Je me souviens encore de la route,
Où tout le monde te dit:
«Je salue en toi le Dieu qui m'a rencontré!»
Les chapeaux de l'Annapurna comme du sucre,
(Continuer)
Au-dessus du lait du brouillard.
Il était clair que la reine et le guérisseur tibétain
Ne guérira pas de l'auto-tromperie.
Paumes douces roses
Avec les rayons roses des doigts,
Et encore des yeux dans l'image de la nuit, comme un chat,
De toi et de tes serviteurs népalais.
Et fini quand la route
Le feu de bambou,
J'ai salué en toi le Dieu qui m'embrasse.

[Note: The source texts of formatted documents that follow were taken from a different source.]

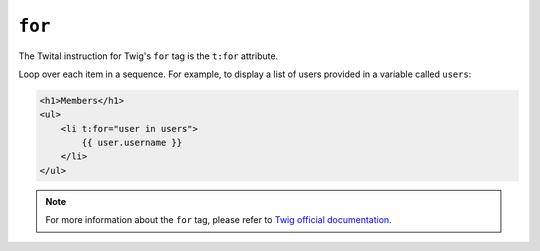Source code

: ``for``
=======

The Twital instruction for Twig's ``for`` tag is the ``t:for`` attribute.


Loop over each item in a sequence. For example, to display a list of users
provided in a variable called ``users``:

.. code-block:: xml+jinja

    <h1>Members</h1>
    <ul>
        <li t:for="user in users">
            {{ user.username }}
        </li>
    </ul>

.. note::

    For more information about the ``for`` tag, please refer to `Twig official documentation <http://twig.sensiolabs.org/doc/tags/for.html>`_.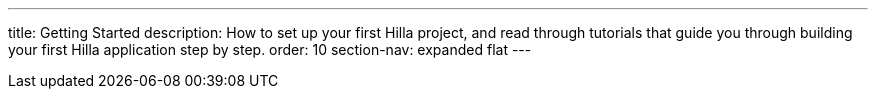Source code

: ---
title: Getting Started
description: How to set up your first Hilla project, and read through tutorials that guide you through building your first Hilla application step by step.
order: 10
section-nav: expanded flat
---
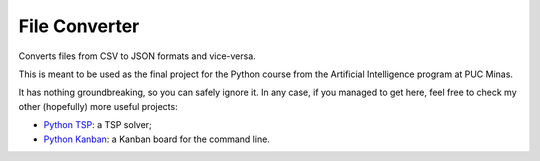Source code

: ==============
File Converter
==============

Converts files from CSV to JSON formats and vice-versa. 

This is meant to be used as the final project for the Python course from the Artificial Intelligence program at PUC Minas.

It has nothing groundbreaking, so you can safely ignore it. In any case, if you managed to get here, feel free to check my other (hopefully) more useful projects:

- `Python TSP <https://github.com/fillipe-gsm/python-tsp>`_: a TSP solver;
- `Python Kanban <https://github.com/fillipe-gsm/python-kanban>`_: a Kanban board for the command line.
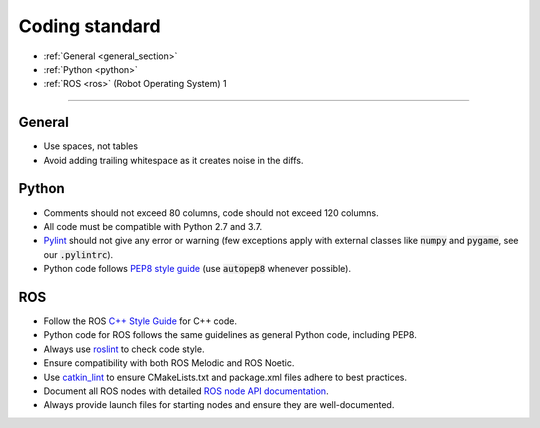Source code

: .. _coding_standards:

Coding standard
###############

- :ref:`General <general_section>`
- :ref:`Python <python>`
- :ref:`ROS <ros>` (Robot Operating System) 1

----------

.. _general_section:

General
-------

- Use spaces, not tables
- Avoid adding trailing whitespace as it creates noise in the diffs.

.. _python:

Python
------

- Comments should not exceed 80 columns, code should not exceed 120 columns.
- All code must be compatible with Python 2.7 and 3.7.
- `Pylint <https://www.pylint.org/>`__ should not give any error or warning (few exceptions apply with external classes like :code:`numpy` and :code:`pygame`, see our :code:`.pylintrc`).
- Python code follows `PEP8 style guide <https://peps.python.org/pep-0008/>`__ (use :code:`autopep8` whenever possible).

.. _ros:

ROS
---

- Follow the ROS `C++ Style Guide <http://wiki.ros.org/CppStyleGuide>`__ for C++ code.
- Python code for ROS follows the same guidelines as general Python code, including PEP8.
- Always use `roslint <http://wiki.ros.org/roslint>`__ to check code style.
- Ensure compatibility with both ROS Melodic and ROS Noetic.
- Use `catkin_lint <http://fkie.github.io/catkin_lint/>`__ to ensure CMakeLists.txt and package.xml files adhere to best practices.
- Document all ROS nodes with detailed `ROS node API documentation <http://wiki.ros.org/roscpp/Overview/NodeHandle%20API>`__.
- Always provide launch files for starting nodes and ensure they are well-documented.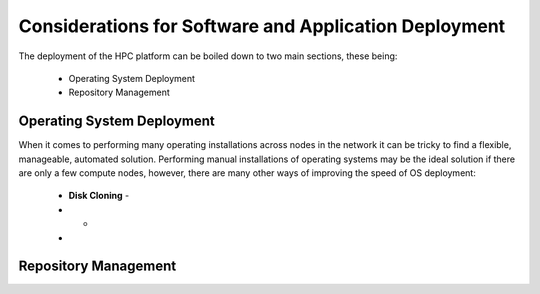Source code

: .. _deployment-considerations:

Considerations for Software and Application Deployment
======================================================

The deployment of the HPC platform can be boiled down to two main sections, these being:

  - Operating System Deployment
  - Repository Management

Operating System Deployment
---------------------------

When it comes to performing many operating installations across nodes in the network it can be tricky to find a flexible, manageable, automated solution. Performing manual installations of operating systems may be the ideal solution if there are only a few compute nodes, however, there are many other ways of improving the speed of OS deployment:

  - **Disk Cloning** - 
  - - 
  - 

Repository Management
---------------------

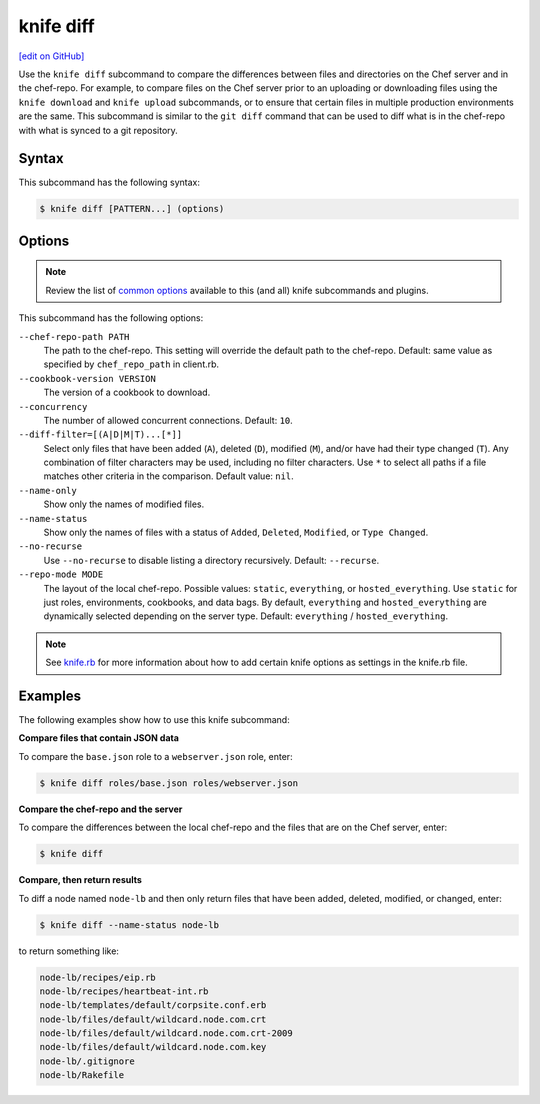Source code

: =====================================================
knife diff
=====================================================
`[edit on GitHub] <https://github.com/chef/chef-web-docs/blob/master/chef_master/source/knife_diff.rst>`__

.. tag knife_diff_summary

Use the ``knife diff`` subcommand to compare the differences between files and directories on the Chef server and in the chef-repo. For example, to compare files on the Chef server prior to an uploading or downloading files using the ``knife download`` and ``knife upload`` subcommands, or to ensure that certain files in multiple production environments are the same. This subcommand is similar to the ``git diff`` command that can be used to diff what is in the chef-repo with what is synced to a git repository.

.. end_tag

Syntax
=====================================================
This subcommand has the following syntax:

.. code-block:: bash

   $ knife diff [PATTERN...] (options)

Options
=====================================================
.. note:: .. tag knife_common_see_common_options_link

          Review the list of `common options </knife_options.html>`__ available to this (and all) knife subcommands and plugins.

          .. end_tag

This subcommand has the following options:

``--chef-repo-path PATH``
   The path to the chef-repo. This setting will override the default path to the chef-repo. Default: same value as specified by ``chef_repo_path`` in client.rb.

``--cookbook-version VERSION``
   The version of a cookbook to download.

``--concurrency``
   The number of allowed concurrent connections. Default: ``10``.

``--diff-filter=[(A|D|M|T)...[*]]``
   Select only files that have been added (``A``), deleted (``D``), modified (``M``), and/or have had their type changed (``T``). Any combination of filter characters may be used, including no filter characters. Use ``*`` to select all paths if a file matches other criteria in the comparison. Default value: ``nil``.

``--name-only``
   Show only the names of modified files.

``--name-status``
   Show only the names of files with a status of ``Added``, ``Deleted``, ``Modified``, or ``Type Changed``.

``--no-recurse``
   Use ``--no-recurse`` to disable listing a directory recursively. Default: ``--recurse``.

``--repo-mode MODE``
   The layout of the local chef-repo. Possible values: ``static``, ``everything``, or ``hosted_everything``. Use ``static`` for just roles, environments, cookbooks, and data bags. By default, ``everything`` and ``hosted_everything`` are dynamically selected depending on the server type. Default: ``everything`` / ``hosted_everything``.

.. note:: .. tag knife_common_see_all_config_options

          See `knife.rb </config_rb_knife_optional_settings.html>`__ for more information about how to add certain knife options as settings in the knife.rb file.

          .. end_tag

Examples
=====================================================
The following examples show how to use this knife subcommand:

**Compare files that contain JSON data**

To compare the ``base.json`` role to a ``webserver.json`` role, enter:

.. code-block:: bash

   $ knife diff roles/base.json roles/webserver.json

**Compare the chef-repo and the server**

To compare the differences between the local chef-repo and the files that are on the Chef server, enter:

.. code-block:: bash

   $ knife diff

**Compare, then return results**

To diff a node named ``node-lb`` and then only return files that have been added, deleted, modified, or changed, enter:

.. code-block:: bash

   $ knife diff --name-status node-lb

to return something like:

.. code-block:: bash

   node-lb/recipes/eip.rb
   node-lb/recipes/heartbeat-int.rb
   node-lb/templates/default/corpsite.conf.erb
   node-lb/files/default/wildcard.node.com.crt
   node-lb/files/default/wildcard.node.com.crt-2009
   node-lb/files/default/wildcard.node.com.key
   node-lb/.gitignore
   node-lb/Rakefile

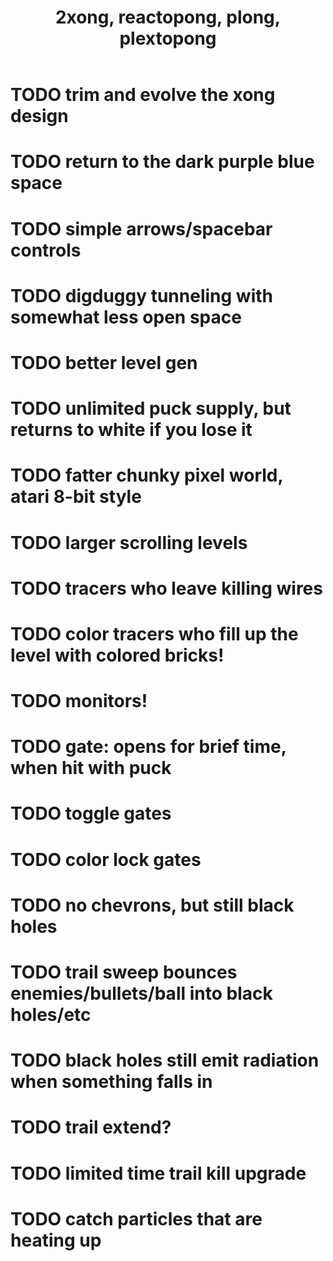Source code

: #+TITLE: 2xong, reactopong, plong, plextopong

* TODO trim and evolve the xong design
* TODO return to the dark purple blue space
* TODO simple arrows/spacebar controls
* TODO digduggy tunneling with somewhat less open space
* TODO better level gen
* TODO unlimited puck supply, but returns to white if you lose it
* TODO fatter chunky pixel world, atari 8-bit style
* TODO larger scrolling levels
* TODO tracers who leave killing wires
* TODO color tracers who fill up the level with colored bricks!
* TODO monitors!
* TODO gate: opens for brief time, when hit with puck
* TODO toggle gates
* TODO color lock gates
* TODO no chevrons, but still black holes
* TODO trail sweep bounces enemies/bullets/ball into black holes/etc
* TODO black holes still emit radiation when something falls in
* TODO trail extend? 
* TODO limited time trail kill upgrade
* TODO catch particles that are heating up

Buffle aux cornes pressées,
Comme si de la peur ou du vent,
Au revoir, tu touchais les mains minces,
Et la tristesse n'était pas perceptible.
Tu es une reine ordinaire,
Il est temps que je revienne comme avant.,
Eh bien, qu'est-ce qui se passe dans notre âme chez tout le monde —
Et les conducteurs ne peuvent pas deviner.
Devant nous encore la route
Du seuil du grand jour,
Et je salue en toi le Dieu qui me laisse partir.
On n'a pas dormi ensemble.,
Nous avons fumé tranquillement sur la véranda.
Et pour une raison quelconque, je me suis souvenu longtemps et en détail
Notre Dernière descente sur Marciandi.
Et l'eau a coulé un peu,
La reine a maintenant un autre,
Je salue en toi le Dieu qui boit avec moi.